The DHB, which covers Otago and Southland, has lost its full accreditation to train doctors and has only been given interim approval.

From 30 November, the annual intake of new doctors, fresh from medical school, will begin in hospitals nationwide.

But the Medical Council's report on the Southern DHB's training uncovered 19 failings including no formal orientation for new doctors, no manager being responsible for supervision and no requirement for doctors to do handovers about patients.

Resident Doctors' Association national president Dr Deborah Powell said the Southern DHB had only just scraped through its assessment by the Medical Council's team.

"SDHB passed its last MCNZ accreditation three years ago, so these failures have come about in a reasonably short timeframe and under the incumbent management," Dr Powell said.

"It also comes on top of Southern DHB's ICU [intensive care unit] department losing training accreditation for 2015/2016, and the New Zealand Orthopaedic Association withdrawing advanced orthopaedic trainees from Dunedin Hospital effective December 2015."

Doctor with a stethoscope writing on a clipboard.

Accreditations are handed out to DHBs by the Medical Council after its team visits hospitals and assesses whether training is adequate.

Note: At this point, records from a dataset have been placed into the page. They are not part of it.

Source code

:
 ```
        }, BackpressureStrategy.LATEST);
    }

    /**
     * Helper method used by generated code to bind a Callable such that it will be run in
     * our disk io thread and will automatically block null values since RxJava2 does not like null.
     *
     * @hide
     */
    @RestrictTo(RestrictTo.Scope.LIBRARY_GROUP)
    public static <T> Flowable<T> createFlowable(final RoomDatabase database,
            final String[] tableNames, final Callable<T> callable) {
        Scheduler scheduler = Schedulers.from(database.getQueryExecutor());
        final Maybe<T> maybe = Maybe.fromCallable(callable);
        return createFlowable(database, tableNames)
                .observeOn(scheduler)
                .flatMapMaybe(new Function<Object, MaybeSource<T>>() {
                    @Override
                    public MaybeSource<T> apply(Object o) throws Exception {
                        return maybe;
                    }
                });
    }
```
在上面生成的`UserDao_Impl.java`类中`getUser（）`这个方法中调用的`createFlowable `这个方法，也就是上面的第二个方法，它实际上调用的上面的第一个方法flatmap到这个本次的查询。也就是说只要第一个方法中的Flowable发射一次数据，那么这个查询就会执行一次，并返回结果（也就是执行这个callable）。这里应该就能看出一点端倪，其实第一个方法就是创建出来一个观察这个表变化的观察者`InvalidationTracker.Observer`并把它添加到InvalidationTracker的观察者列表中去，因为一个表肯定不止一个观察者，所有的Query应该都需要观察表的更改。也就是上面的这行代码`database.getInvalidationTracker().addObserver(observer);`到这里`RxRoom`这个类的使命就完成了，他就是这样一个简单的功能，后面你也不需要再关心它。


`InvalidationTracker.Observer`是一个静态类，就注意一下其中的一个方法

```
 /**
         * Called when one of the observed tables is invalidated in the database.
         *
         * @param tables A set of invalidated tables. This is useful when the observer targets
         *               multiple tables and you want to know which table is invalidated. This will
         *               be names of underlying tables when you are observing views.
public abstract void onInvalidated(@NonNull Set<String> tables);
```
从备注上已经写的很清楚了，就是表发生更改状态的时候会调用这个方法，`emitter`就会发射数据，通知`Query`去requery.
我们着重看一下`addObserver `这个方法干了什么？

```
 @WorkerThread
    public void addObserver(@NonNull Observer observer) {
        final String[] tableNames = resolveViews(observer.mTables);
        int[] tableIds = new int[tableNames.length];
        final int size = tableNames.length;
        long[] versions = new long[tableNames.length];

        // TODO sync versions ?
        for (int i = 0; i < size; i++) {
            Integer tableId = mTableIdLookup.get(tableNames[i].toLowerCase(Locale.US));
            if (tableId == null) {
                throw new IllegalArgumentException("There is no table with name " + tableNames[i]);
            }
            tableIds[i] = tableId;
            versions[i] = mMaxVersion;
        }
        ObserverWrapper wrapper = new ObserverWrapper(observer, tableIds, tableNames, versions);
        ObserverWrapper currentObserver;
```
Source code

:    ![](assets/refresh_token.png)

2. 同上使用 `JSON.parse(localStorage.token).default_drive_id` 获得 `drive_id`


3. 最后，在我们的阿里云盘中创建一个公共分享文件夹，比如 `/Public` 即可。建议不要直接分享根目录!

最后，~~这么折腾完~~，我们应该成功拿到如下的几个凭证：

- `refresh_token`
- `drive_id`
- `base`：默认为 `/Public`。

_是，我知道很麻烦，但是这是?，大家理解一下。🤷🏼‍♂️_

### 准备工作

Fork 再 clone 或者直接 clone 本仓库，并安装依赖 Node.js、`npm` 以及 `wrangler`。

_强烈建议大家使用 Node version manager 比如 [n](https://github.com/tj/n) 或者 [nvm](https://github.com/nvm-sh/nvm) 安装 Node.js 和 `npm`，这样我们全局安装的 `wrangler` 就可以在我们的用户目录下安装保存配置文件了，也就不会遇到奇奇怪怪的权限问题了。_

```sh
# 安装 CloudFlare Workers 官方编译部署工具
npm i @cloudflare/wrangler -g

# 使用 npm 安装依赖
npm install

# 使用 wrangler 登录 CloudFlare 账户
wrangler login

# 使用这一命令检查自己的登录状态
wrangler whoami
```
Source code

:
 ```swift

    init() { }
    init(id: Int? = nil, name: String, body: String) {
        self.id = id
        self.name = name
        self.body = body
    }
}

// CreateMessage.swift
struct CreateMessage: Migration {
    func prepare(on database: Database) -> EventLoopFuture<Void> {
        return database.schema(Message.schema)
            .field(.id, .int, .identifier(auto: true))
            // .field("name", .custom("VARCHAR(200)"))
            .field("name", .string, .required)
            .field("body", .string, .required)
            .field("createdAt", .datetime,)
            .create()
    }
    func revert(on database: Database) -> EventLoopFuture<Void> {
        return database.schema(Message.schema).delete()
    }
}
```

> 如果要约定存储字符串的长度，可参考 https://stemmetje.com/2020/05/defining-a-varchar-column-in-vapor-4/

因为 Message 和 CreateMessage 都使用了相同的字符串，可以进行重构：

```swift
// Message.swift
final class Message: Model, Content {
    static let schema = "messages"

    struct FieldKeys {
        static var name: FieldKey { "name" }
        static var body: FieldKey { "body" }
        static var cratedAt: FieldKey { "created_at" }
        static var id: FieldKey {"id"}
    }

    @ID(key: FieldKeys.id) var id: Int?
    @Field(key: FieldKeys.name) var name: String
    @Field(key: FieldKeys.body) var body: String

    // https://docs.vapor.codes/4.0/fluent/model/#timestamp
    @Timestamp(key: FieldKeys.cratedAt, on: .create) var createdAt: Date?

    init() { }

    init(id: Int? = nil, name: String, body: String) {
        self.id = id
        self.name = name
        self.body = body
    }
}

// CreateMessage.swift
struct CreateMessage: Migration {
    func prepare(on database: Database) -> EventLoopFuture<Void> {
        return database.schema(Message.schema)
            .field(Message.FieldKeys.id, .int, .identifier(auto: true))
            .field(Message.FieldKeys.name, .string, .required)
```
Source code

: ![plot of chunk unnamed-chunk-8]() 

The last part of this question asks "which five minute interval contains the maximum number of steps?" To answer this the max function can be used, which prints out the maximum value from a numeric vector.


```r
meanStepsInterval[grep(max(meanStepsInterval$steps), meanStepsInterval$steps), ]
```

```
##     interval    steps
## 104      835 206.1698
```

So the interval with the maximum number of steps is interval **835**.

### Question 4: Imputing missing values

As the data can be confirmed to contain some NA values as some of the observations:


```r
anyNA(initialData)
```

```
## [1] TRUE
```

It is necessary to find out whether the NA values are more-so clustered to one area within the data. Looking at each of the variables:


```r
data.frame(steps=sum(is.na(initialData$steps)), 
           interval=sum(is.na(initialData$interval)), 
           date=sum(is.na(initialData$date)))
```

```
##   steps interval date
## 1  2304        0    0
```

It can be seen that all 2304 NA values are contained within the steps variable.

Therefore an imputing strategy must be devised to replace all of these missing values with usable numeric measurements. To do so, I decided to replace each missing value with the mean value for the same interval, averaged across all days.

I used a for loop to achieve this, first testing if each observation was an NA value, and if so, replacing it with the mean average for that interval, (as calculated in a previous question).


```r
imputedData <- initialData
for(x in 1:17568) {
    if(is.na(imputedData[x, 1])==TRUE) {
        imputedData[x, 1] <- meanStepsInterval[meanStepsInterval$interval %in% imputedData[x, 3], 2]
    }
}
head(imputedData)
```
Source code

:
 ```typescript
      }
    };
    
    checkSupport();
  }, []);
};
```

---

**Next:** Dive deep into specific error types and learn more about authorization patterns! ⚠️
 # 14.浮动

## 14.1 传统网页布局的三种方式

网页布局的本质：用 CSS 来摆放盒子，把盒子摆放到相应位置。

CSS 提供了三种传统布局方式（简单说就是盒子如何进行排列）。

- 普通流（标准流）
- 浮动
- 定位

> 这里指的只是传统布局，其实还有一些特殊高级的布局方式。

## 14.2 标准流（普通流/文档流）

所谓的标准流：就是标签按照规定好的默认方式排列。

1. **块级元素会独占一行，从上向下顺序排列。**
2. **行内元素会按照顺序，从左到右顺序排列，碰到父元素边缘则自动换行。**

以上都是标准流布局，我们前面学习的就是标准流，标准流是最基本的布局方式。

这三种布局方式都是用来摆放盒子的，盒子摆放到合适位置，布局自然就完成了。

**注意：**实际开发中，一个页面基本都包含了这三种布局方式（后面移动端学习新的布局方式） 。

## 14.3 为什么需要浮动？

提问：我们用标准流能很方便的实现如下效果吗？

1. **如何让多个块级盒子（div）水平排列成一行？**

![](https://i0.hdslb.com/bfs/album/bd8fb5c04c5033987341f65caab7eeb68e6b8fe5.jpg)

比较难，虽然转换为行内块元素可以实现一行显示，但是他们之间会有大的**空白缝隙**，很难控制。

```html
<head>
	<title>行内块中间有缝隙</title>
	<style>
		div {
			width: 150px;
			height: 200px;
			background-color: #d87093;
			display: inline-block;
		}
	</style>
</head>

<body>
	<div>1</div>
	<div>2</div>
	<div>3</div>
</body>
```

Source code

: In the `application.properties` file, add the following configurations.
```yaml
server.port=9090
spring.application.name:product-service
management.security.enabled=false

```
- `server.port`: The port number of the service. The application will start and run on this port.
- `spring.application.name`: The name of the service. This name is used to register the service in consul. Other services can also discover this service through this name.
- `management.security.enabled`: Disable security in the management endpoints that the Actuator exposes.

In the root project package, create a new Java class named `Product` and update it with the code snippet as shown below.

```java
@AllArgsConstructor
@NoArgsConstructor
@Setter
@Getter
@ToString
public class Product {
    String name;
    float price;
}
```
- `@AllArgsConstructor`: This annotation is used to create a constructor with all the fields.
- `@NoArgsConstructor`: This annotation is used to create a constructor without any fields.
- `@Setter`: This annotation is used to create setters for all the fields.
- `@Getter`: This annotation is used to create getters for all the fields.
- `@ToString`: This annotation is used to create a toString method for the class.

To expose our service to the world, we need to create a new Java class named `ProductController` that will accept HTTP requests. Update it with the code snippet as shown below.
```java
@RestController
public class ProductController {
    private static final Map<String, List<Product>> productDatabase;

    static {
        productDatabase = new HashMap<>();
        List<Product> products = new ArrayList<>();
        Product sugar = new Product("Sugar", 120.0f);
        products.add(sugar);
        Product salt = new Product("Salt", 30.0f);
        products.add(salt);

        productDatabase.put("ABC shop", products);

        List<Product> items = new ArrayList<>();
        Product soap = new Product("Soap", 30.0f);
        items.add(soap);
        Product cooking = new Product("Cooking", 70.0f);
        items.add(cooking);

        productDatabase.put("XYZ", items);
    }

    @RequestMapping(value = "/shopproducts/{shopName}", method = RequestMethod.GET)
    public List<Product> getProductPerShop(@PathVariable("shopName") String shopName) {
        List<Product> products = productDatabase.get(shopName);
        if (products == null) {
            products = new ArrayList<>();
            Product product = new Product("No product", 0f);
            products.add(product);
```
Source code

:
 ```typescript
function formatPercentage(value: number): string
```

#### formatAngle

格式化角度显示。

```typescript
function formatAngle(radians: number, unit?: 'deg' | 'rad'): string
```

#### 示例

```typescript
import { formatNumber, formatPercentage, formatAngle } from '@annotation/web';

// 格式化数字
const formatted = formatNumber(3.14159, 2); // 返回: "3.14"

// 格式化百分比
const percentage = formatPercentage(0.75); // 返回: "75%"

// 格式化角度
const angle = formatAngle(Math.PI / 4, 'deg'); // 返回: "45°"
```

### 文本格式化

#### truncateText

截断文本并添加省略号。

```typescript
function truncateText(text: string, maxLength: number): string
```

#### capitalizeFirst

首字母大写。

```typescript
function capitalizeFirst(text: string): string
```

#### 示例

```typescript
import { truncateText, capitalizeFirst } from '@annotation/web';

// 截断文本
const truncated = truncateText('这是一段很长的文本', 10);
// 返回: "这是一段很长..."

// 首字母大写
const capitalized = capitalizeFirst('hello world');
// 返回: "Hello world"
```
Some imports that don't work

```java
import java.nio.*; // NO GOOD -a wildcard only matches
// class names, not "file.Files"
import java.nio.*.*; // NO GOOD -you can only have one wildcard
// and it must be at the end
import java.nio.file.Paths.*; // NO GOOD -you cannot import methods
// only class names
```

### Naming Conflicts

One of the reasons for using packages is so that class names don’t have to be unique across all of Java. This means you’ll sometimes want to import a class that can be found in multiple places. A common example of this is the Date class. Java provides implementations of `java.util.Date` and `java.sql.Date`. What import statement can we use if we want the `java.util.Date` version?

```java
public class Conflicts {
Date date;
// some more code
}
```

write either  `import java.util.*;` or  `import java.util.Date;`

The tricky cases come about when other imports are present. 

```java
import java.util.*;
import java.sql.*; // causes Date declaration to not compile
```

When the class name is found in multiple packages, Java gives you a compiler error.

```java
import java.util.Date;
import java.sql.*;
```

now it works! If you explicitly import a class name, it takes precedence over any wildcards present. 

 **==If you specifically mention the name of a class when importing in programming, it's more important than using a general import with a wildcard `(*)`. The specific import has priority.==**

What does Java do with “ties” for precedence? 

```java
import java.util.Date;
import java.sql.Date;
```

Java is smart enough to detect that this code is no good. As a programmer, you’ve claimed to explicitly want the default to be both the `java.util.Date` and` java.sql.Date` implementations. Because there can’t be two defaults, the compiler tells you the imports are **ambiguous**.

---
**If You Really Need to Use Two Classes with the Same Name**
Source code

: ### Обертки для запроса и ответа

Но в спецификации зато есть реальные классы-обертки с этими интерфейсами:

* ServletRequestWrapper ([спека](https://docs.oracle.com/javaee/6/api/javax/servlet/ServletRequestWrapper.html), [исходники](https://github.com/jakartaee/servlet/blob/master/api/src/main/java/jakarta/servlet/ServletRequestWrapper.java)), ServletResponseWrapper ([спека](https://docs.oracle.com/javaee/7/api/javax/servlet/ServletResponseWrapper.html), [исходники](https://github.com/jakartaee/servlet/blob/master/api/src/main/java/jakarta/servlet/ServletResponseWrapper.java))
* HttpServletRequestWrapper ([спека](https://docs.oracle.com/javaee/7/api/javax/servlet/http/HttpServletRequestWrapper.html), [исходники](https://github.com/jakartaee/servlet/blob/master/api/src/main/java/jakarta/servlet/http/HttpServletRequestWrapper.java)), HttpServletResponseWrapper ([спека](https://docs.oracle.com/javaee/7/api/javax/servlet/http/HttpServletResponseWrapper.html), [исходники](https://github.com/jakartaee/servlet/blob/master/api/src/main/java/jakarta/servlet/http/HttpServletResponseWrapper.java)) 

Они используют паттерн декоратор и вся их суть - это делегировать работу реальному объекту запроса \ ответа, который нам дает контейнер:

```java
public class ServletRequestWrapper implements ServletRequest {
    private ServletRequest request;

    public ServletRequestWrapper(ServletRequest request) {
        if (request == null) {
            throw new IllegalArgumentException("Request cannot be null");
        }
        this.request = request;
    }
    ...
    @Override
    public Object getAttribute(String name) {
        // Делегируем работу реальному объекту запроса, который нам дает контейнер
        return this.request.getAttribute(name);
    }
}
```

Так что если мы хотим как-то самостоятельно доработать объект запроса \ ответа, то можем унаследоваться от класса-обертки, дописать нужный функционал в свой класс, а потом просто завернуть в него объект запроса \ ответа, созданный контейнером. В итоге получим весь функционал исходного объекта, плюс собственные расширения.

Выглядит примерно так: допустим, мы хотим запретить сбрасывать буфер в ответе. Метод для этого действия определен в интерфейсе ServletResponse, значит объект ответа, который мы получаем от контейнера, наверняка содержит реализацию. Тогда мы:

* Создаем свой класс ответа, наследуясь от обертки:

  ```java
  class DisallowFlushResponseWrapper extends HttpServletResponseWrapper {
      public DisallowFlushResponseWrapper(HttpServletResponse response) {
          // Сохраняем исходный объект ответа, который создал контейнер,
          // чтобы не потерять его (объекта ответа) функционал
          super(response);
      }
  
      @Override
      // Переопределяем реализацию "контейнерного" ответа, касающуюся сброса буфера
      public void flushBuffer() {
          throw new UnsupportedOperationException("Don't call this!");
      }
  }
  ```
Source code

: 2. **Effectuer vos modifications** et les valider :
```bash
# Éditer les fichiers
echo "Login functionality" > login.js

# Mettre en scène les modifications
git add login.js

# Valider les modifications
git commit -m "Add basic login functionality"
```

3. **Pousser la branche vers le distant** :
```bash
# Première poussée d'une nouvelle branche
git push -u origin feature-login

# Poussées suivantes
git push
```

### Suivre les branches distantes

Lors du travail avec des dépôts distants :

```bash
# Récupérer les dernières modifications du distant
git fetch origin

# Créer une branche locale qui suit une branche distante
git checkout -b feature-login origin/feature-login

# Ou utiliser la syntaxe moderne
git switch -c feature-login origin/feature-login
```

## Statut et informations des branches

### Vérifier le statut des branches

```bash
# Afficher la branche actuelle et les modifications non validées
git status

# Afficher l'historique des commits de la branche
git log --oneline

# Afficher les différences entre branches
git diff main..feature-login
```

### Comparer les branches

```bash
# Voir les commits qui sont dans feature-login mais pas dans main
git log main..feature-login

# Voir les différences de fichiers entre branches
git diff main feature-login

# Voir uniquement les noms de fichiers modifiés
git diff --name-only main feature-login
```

Photo: RNZ / Diego Opatowski

Dr Powell had been told horror stories about new doctors not being taught the hospital's systems, she said.

"I was talking to someone yesterday, who has recently started work in Dunedin and their cell phone went off and they were needed urgently in the department and they didn't know where it was.

"It's not just the physical environment - each of our hospitals has different computers, different ways of recording patient notes, different ways of accessing results," she said.

Training doctors properly in hospitals from the start was essential, because it was where they learned the safe clinical practices they took with them to every hospital they worked in and used with every patient they saw, she said.

Lack of evidence around training - Medical Council

Accreditations are handed out to DHBs by the Medical Council after its team visits hospitals and assesses whether training is adequate.

Medical Council chairman Andrew Connolly said it had found management took very little interest in DHBs' training responsibilities.

"What we found, and what worried us considerably, was the lack [of] definitive evidence that the education and training of our interns was seen as a strategic priority in the DHB," he said.

If the DHB did not improve it could be stripped of its training status and lose those junior staff as a result but, in this case, it seemed unlikely, Mr Connolly said.

Southern DHB Acting Chief Medical Officer Mr Richard Bunton refused to be interviewed but provided this statement:

"At the time of the accreditation, the responsibility for the prevocational education and training had not been formally delegated due to the departure of [the] Chief Medical Officer.

"This has now been addressed and executive accountability for meeting the prevocational education and training standards lies with myself as Acting Chief Medical Officer."

The Southern DHB has until 16 May 2016 to make the improvements.